EXERCISE GOAL>
Please output exactly the lines from the one that holds "2: (596, 475)" through the final line of the data, and nothing else; leave out any pictures.

━━━━━ MATERIAL SUPPLIED ━━━━━

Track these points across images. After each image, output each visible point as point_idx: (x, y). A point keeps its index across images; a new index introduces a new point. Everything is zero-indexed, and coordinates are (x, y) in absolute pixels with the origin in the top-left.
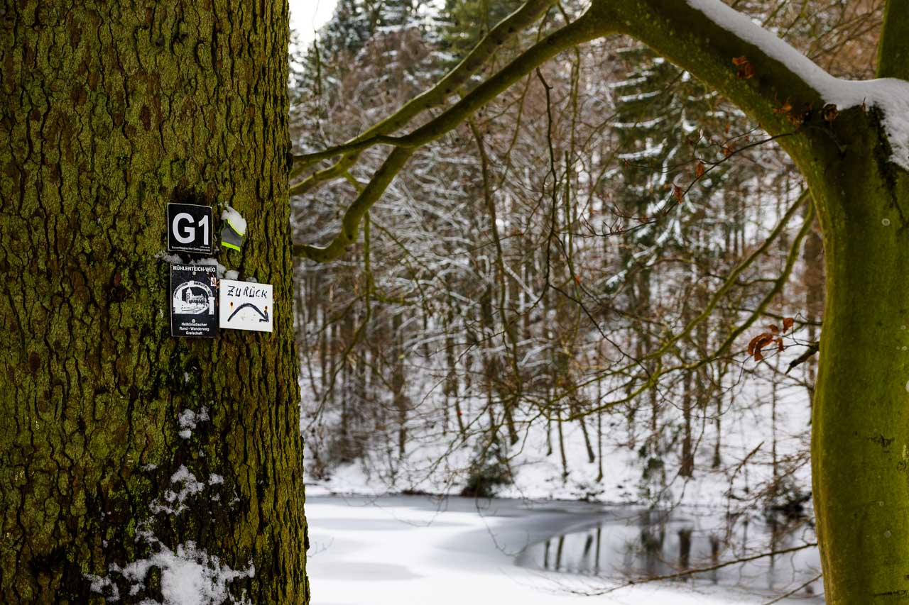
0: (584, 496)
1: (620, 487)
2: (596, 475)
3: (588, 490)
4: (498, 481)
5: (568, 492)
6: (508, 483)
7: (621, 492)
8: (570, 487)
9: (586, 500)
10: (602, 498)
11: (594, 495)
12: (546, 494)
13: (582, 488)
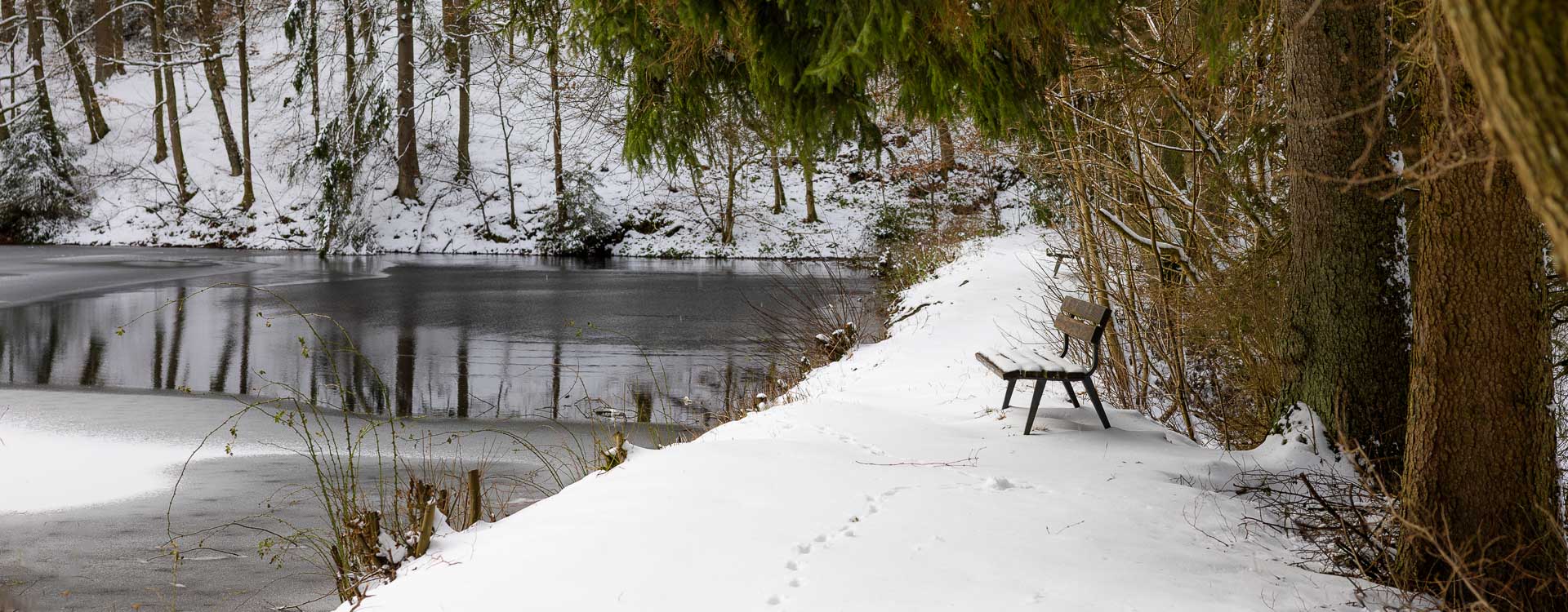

━━━━━

RESPONSE TO THIS TASK>
2: (596, 475)
3: (588, 490)
4: (498, 481)
5: (568, 492)
6: (508, 483)
7: (621, 492)
8: (570, 487)
9: (586, 500)
10: (602, 498)
11: (594, 495)
12: (546, 494)
13: (582, 488)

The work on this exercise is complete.